Das Problem: Fluorid kann nur wirken, wenn es eine Weile am Zahn haften bleibt. Spülst du dir nach dem Zähneputzen mit Zahnpasta den Mund aus, landet das wertvolle Fluorid im Abfluss – und deine Zähne haben nichts davon.

Dr. Hendrik Felke, Zahnarzt bei den Hauptstadtzahnärzten in Berlin, erklärt gegenüber Wunderweib: „Die Wirkung des Fluorids ist darin bestehend, dass es sich genau in die Stellen reinsetzt, an denen Sie am Zahn Phosphat und Kalzium verloren haben. Je länger das Fluorid am Zahn ist, umso besser kann diese Einlagerung stattfinden. Das ist Sinn und Zweck der Sache, warum man es nicht ausspülen, sondern einwirken lassen sollte.“

Fazit: Mund ausspülen – besser vor dem Putzen

Der Experte empfiehlt daher, den Mund vor dem Putzen mit klarem Wasser auszuspülen, die Zähne zu putzen und die Zahnpasta danach auszuspucken. „Auf diese Weise können die Fluoride ordentlich einwirken“, sagt er.

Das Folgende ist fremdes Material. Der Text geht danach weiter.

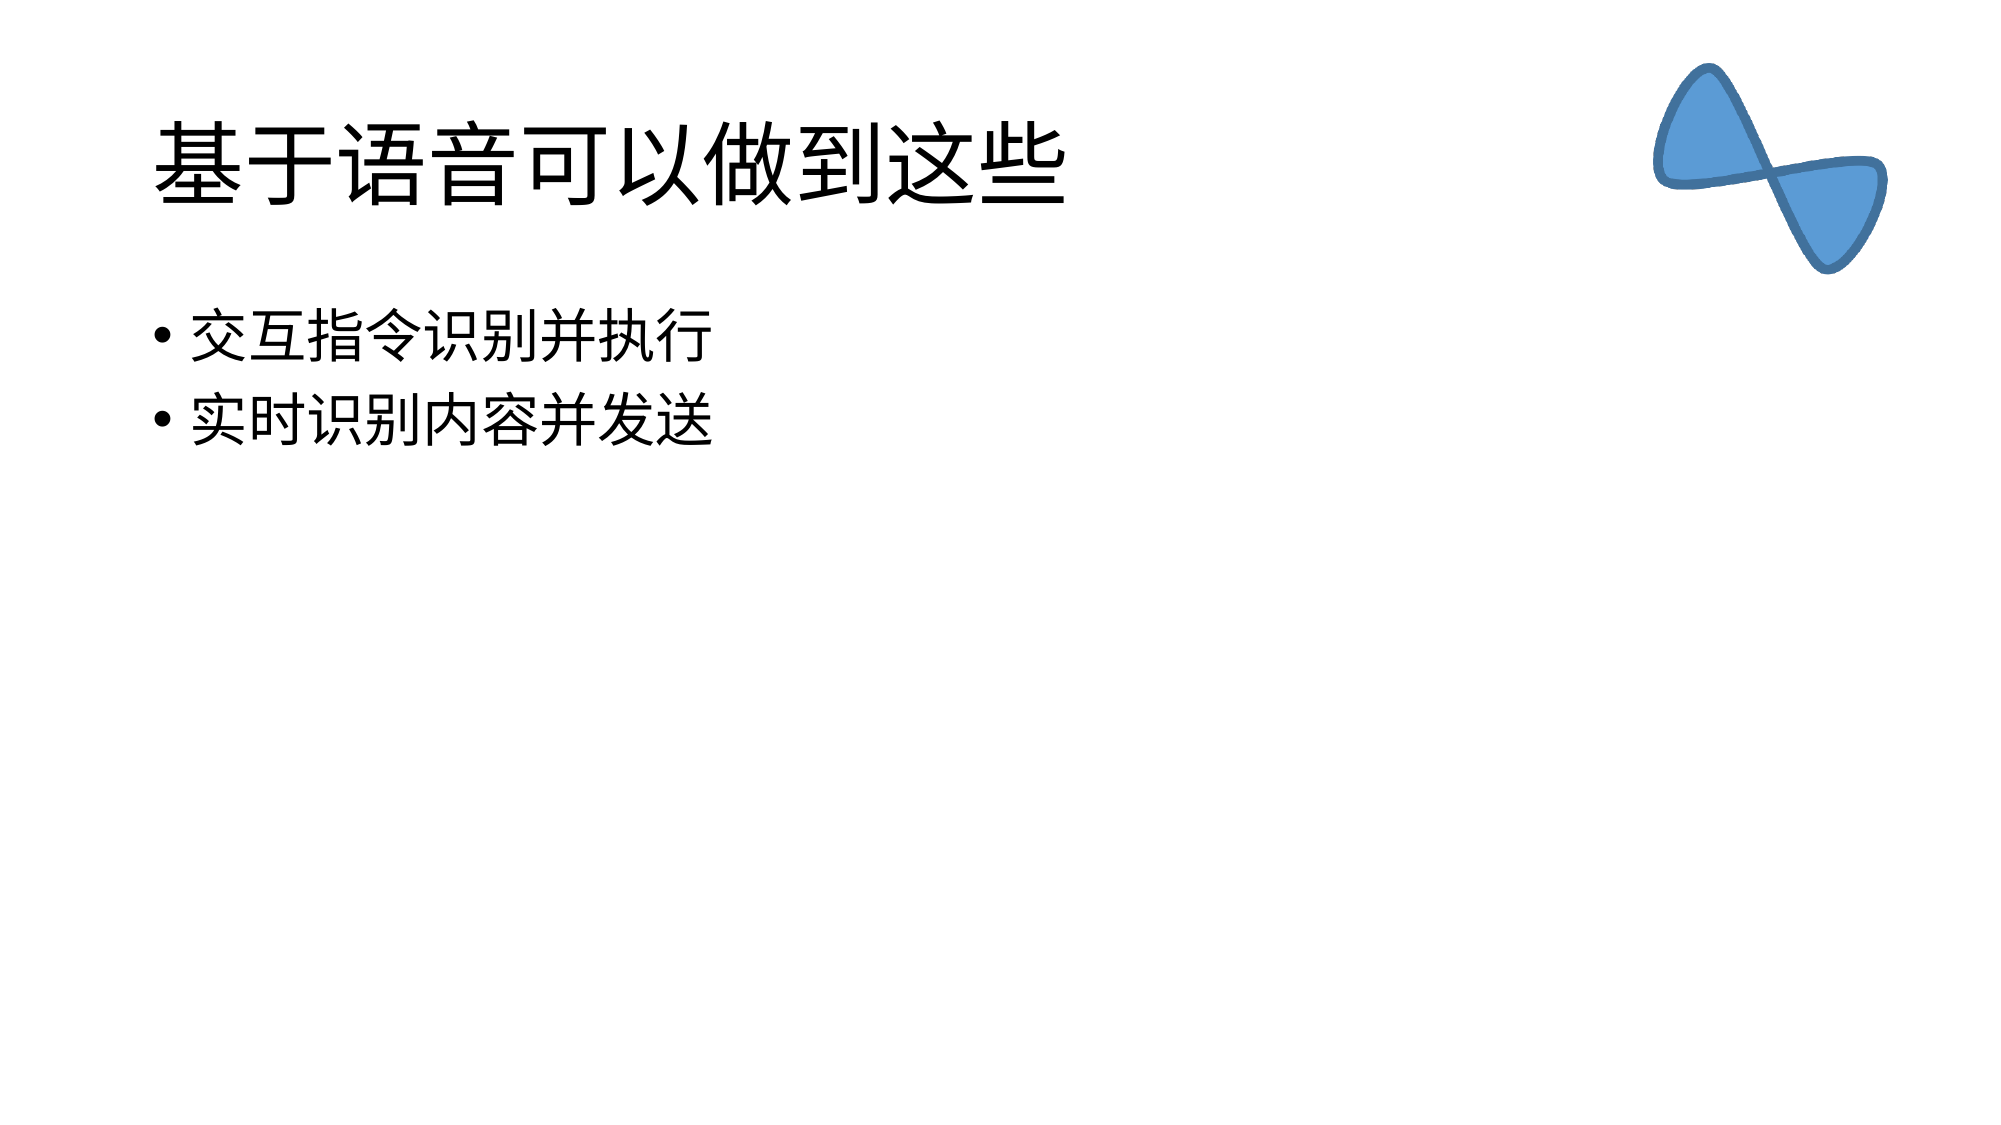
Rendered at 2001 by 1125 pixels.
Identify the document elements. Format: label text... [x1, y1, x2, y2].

Nice to know: Wenn du dich fragst, ob Mundspülungen besser geeignet sind, als simples Leitungswasser, so ist die Antwort des Experten eher ernüchtern. Mundspülungen hätten entweder gar keinen oder nur einen sehr geringen Fluoridanteil. Sie sorgen demnach eher für einen frischen Atem, statt einen medizinischen Effekt zu haben.